| REQUIRED WORK |
Exactly reproduce the line containing "The Department of" together with every line after it, through the end of the entries, and give nothing more.
:: RECORDS SUPPLIED
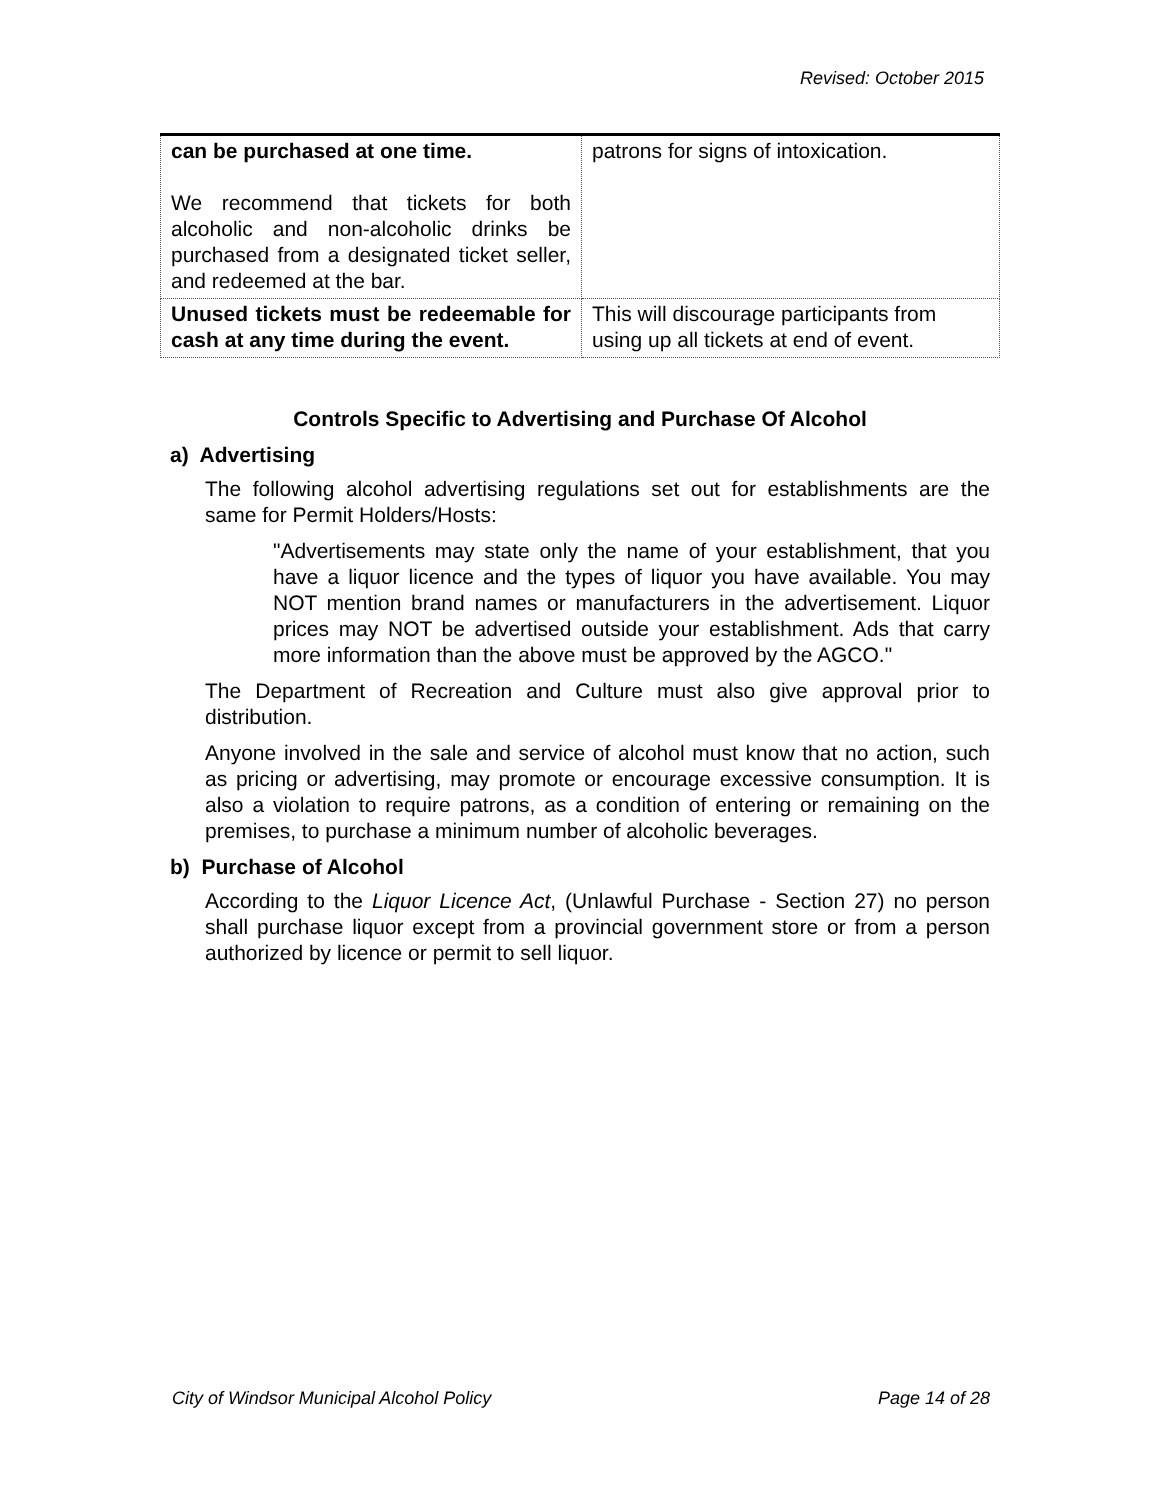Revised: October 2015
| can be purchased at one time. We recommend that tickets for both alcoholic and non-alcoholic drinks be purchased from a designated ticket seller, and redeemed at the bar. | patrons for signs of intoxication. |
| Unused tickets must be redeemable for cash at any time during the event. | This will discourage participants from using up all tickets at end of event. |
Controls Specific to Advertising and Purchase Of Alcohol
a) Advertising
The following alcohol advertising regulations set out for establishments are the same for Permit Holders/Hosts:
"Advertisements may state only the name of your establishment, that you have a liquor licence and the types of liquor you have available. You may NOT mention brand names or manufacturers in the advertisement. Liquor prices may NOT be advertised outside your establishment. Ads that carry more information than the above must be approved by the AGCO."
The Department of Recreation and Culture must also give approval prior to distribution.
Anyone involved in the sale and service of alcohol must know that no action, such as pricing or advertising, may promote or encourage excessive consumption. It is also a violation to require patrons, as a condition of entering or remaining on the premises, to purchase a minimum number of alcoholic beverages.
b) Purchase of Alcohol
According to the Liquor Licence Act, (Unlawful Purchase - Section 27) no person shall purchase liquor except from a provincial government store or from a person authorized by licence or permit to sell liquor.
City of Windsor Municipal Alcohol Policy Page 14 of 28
::::
| RESPONSE TO THE TASK |
The Department of Recreation and Culture must also give approval prior to distribution.
Anyone involved in the sale and service of alcohol must know that no action, such as pricing or advertising, may promote or encourage excessive consumption. It is also a violation to require patrons, as a condition of entering or remaining on the premises, to purchase a minimum number of alcoholic beverages.
b) Purchase of Alcohol
According to the Liquor Licence Act, (Unlawful Purchase - Section 27) no person shall purchase liquor except from a provincial government store or from a person authorized by licence or permit to sell liquor.
City of Windsor Municipal Alcohol Policy Page 14 of 28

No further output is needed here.